Taking on the Annoyance Economy
https://groundworkcollaborative.org/work/taking-on-the-annoyance-economy/

(emphasis mine)
Quote:
...

By all accounts, the Annoyance Economy has gotten worse. Over the past two decades, time spent on the phone with customer service is up 60%. Text messaging, once reserved for conversation with friends and family, now resembles our email spam folders, dominated by unsolicited offers from companies, politicians, and fraudsters. Surprise fees have spread from the travel and banking sectors to everything from concert tickets to food on DoorDash.

While seemingly minor, these little annoyances add up. A 2019 survey found that one in four respondents delayed or chose to forego health care due to an administrative task, like scheduling appointments, obtaining information, or resolving premium problems. Excessive fees on rental applications can trap people in place. A single mother hoping to move closer to a better job and school might need to apply to a half-dozen apartments — but at $50 or $60 per application, the cost of even trying becomes prohibitive. Spam calls, dismissed as a minor nuisance, exact a real toll. In 2023, Americans lost billions of dollars to phone scams, many of them targeting older adults.

Some of these annoyances may be unintended — the result of clunky technology, legacy paperwork requirements, and outdated regulations. But many forms of annoyance are more deliberate — cynical attempts to slow consumers down, wear them out, or quietly extract value. Simply put: Companies make it easy for us to do things that they want, but conspicuously difficult to do things that we want, but are not in their interest.
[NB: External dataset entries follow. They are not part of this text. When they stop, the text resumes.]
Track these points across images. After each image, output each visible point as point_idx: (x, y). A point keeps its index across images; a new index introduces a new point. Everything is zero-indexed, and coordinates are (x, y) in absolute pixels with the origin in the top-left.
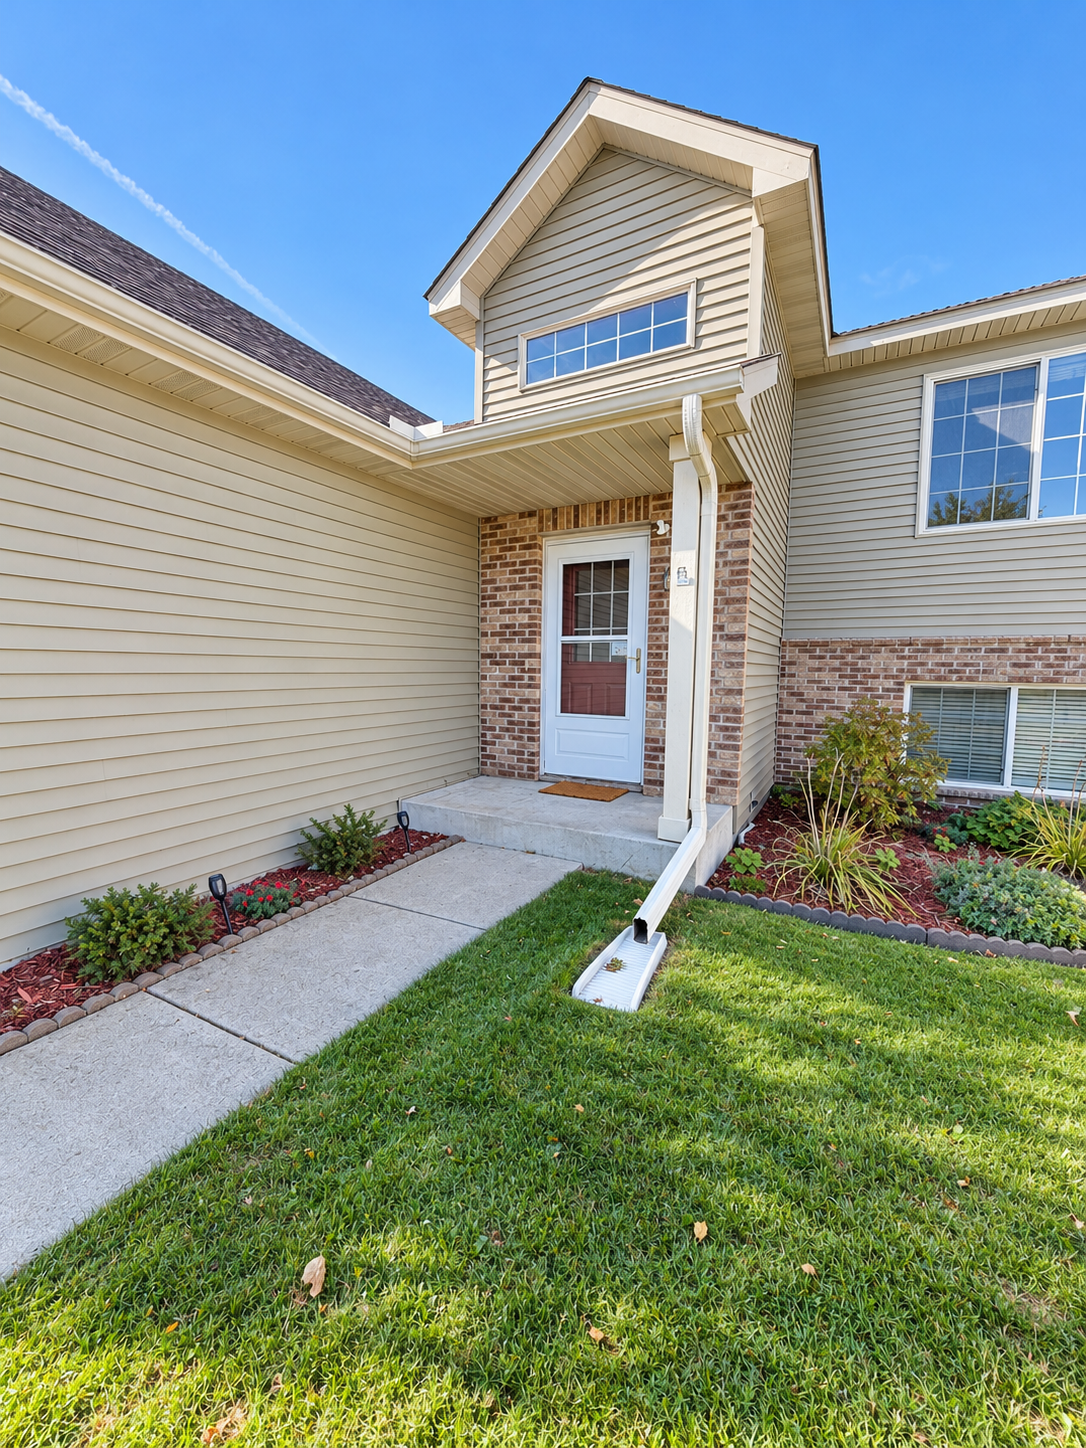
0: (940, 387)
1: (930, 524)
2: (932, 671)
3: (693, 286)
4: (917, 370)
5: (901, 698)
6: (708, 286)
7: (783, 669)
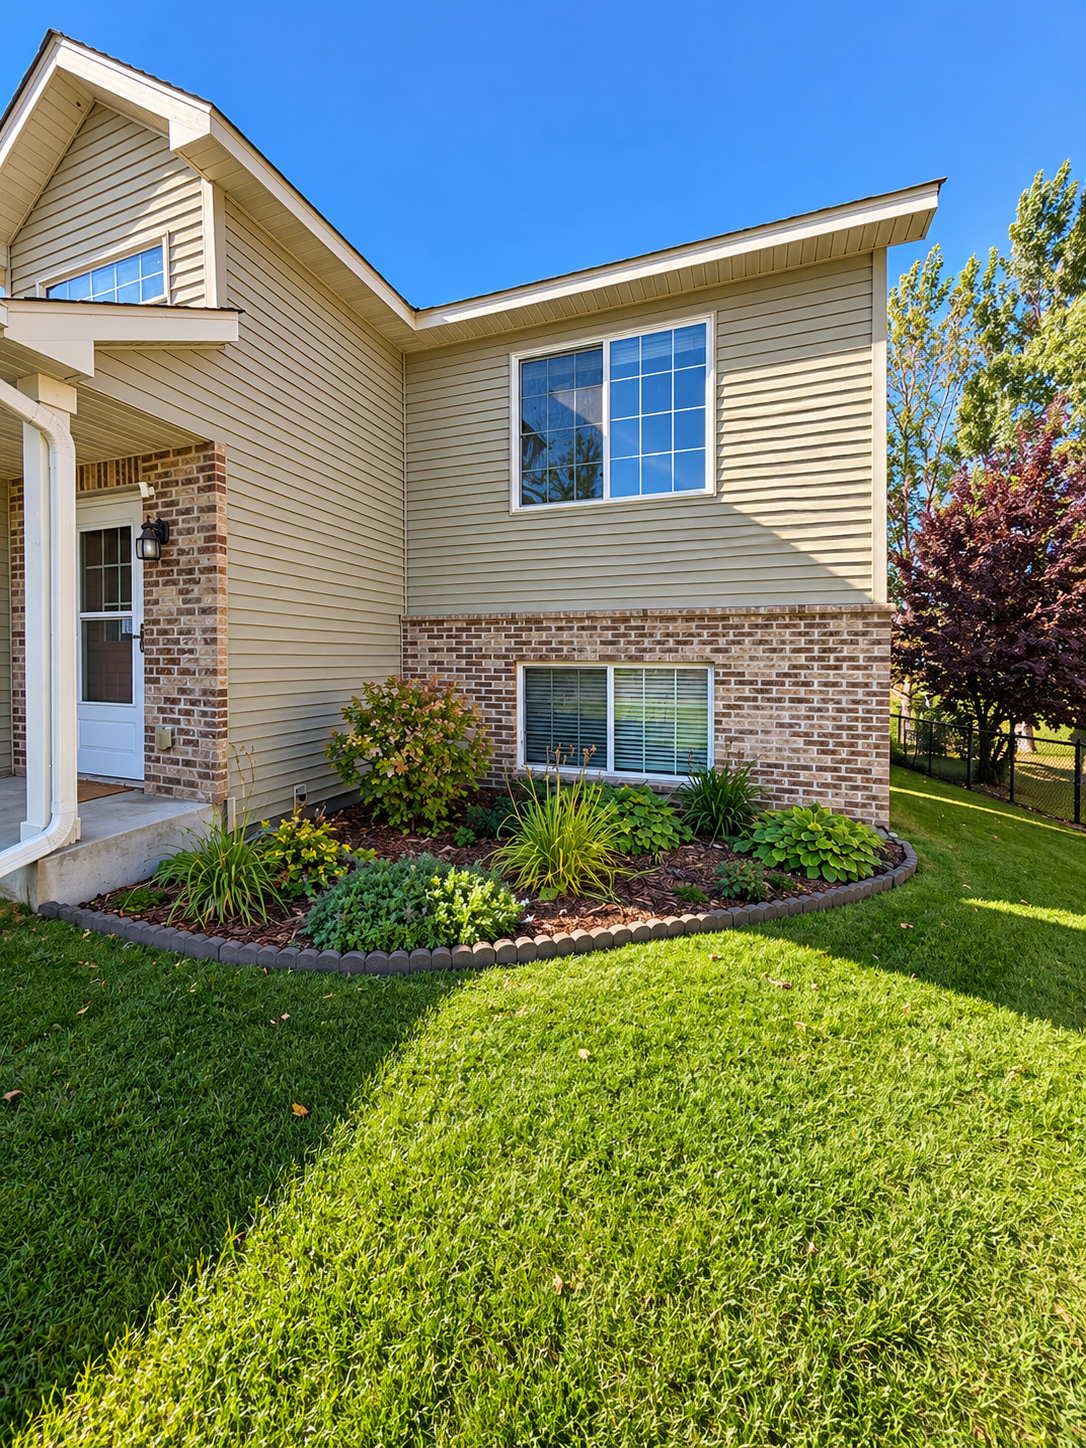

The authors calculate that all of this "costs American families at least $165 billion in wasted time and lost money" every year. But on top of that, dereliction in many of the remaining physical spaces where we do business makes the widening gap between marketing and lived experience all the more noticeable. It's become difficult not to sense something between shrugs and downright contempt from owners.

And we haven't even touched on the public mood that the aesthetics of government elicit (and this US government is eliciting a mood alright). We're spoiled for opportunity to be curmudgeonly, which undoubtedly contributes to the general curmudgeonliness of social media – old or not.

Also, I hope the annoyance economy is a replacement for the trendy internet buzzword enshitification, because "enshitification" is inelegant and obnoxious and I am curmudgeonly.